Longest ingredient list yet, even though there are only 8 items. In a pan, soften the chopped onions and garlic in the coconut oil. This was my first time cooking with coconut oil. I had used it in cookies or something before, I was excited to see how the flavour worked with savoury! While that's cooking, rehydrate your TVP. As I said, this was my first time using TVP. They're little granuals, I bought Bob's Red Mill brand from the hippy section of my regular supermarket. You rehydrate it by adding 7/8 cup boiling water to 1 cup of the TVP. 7/8ths?! My thoughts exactly.

Add all of your ingredients together, if you have a regular sized food processor, you could use that here. If you have a mini one, as I do, use a hand blender. Blend until you have an even texture throughout. Taste, adding salt as needed. Spread into a baking dish, and place in a 300F pre-heated oven for 1 hour. The result:

It really does have the texture of pate. I might cook it for a little less than 1 hour next time so as not to get such a crunchy outer texture. It's yummy. It's light. It's easy. It's flavourful. The coconut works in this, it's not overpowering, so for those of you thinking that you won't make this recipe because you fear it will taste like tanning oil, drop the argument. It's just a hint of sweetness that makes the savouries go *pop*.

I had brunch at Murray Street Kitchen with a couple of girlfriends today. This is my favourite place for brunch in Ottawa. You have to make reservations as it's always busy. With good reason. They serve up innovative Canadian food, and every dish on the menu is $13. Today I had the smoked fish:

"In house hot smoked Whalesbone fish, vegetable & cheese scramble, in-house herb biscuit"

▸ **Task list**:
1 – From the food blog post about TVP pâté, copy word for word the part that opens with the words containing "It really does" and closes with "savouries go *pop*.".
2 – Write what comes next in the food blog post about TVP pâté and brunch, picking up right after its last line.

▸ **Data extracts**:
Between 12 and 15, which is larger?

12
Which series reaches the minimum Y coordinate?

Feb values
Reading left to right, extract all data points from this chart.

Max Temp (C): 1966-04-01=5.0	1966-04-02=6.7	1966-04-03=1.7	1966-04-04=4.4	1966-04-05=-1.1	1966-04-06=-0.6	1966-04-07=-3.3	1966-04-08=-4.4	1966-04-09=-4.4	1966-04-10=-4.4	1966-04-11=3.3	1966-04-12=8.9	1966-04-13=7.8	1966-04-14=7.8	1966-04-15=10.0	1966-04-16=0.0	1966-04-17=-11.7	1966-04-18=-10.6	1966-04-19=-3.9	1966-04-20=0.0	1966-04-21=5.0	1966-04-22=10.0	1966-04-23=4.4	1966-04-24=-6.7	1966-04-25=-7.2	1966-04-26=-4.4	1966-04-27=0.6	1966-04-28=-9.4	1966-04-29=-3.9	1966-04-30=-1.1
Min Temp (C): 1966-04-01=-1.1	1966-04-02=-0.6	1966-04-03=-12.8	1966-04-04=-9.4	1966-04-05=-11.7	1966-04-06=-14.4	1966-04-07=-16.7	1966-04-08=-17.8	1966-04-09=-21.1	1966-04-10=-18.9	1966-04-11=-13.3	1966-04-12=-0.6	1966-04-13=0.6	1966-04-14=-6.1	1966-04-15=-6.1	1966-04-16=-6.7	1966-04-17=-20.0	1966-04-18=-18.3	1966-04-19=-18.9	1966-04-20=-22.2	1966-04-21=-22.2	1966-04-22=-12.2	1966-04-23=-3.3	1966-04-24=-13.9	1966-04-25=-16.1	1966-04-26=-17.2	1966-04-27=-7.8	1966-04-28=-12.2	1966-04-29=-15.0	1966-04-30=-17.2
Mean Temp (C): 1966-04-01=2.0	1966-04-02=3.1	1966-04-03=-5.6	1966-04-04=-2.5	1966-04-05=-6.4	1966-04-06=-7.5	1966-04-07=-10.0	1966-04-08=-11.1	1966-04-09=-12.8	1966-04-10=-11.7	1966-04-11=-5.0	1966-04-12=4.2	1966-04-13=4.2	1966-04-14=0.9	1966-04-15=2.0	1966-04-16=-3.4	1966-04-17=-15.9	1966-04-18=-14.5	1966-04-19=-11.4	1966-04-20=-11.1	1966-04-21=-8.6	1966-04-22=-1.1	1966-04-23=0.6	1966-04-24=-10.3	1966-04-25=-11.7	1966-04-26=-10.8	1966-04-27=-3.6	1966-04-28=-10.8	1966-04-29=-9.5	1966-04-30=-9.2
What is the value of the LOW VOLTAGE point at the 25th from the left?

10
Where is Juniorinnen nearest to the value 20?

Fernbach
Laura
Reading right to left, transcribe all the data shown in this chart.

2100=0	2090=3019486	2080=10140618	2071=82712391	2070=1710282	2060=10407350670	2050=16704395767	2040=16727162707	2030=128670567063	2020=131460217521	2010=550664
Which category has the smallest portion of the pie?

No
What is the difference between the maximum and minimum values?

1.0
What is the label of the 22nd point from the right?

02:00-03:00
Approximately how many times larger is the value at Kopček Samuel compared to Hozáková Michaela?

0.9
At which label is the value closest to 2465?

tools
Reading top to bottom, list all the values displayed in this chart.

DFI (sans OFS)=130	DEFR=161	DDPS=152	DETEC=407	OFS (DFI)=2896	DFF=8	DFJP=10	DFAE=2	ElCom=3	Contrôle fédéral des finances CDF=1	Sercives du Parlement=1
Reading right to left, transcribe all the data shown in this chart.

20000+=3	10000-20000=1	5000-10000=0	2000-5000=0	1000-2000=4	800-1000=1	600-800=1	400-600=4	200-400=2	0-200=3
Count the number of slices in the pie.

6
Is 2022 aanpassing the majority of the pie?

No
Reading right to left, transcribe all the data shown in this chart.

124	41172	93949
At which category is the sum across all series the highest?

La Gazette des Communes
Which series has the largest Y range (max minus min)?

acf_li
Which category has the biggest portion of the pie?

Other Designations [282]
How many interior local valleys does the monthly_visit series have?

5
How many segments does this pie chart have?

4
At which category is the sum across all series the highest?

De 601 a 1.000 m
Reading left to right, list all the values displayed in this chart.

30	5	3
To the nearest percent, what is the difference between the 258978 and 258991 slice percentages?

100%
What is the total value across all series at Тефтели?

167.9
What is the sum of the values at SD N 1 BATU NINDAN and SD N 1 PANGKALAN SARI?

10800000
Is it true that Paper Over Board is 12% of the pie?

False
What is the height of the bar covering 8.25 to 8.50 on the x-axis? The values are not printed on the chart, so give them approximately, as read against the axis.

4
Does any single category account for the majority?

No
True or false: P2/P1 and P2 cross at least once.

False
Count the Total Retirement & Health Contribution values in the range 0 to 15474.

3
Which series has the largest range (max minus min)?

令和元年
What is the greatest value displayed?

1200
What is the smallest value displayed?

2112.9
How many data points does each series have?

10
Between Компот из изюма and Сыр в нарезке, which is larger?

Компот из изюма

▸ **Expected outputs**:
1 –
It really does have the texture of pate. I might cook it for a little less than 1 hour next time so as not to get such a crunchy outer texture. It's yummy. It's light. It's easy. It's flavourful. The coconut works in this, it's not overpowering, so for those of you thinking that you won't make this recipe because you fear it will taste like tanning oil, drop the argument. It's just a hint of sweetness that makes the savouries go *pop*.

2 –
The featured fish was smoked trout. Yum. Their coffee is also delicious, and it's a bottomless cup. That's my idea of heaven right there. To top it all off, the service is good. Tip those good people!

So my friend A was telling us about how she's been having an awful lot of difficulty getting up in the morning. For those of you who know me, you realize one of the things that A and I bond over. One thing she said stood out to me:

"I'm thinking about setting up a timed coffee maker on my bedside table to see if that helps."

This one's for you, A:

Yes, that's my bedside table. I'll let you decide if this was for a photo-op only, or if that timer is on.

Wednesday, March 16, 2011

Seconds? Yes, please!

My cousin R was in town today and my mum brought him over for a visit. I decided to feed them, and my friend B. On Sunday I had decided to buy things for a few different dishes, in other words, a ton of food. One of the planned dishes was something called pasta-less lasagna. Say what you like about it, it's delicious. Really delicious. I was excited to share this with other people.

There are three parts to this dish: zucchini strips, they're your pasta "replacement", quinoa yumminess, the "meat", and tomato sauce.

Start with your quinoa:
1 cup rinsed quinoa
2 cups vegetable stock
1/2 cup crushed tomatoes
1/4 cup-ish minced onion

put these ingredients into a pot, bring to a boil, lower heat and simmer until the quinoa has fluffed.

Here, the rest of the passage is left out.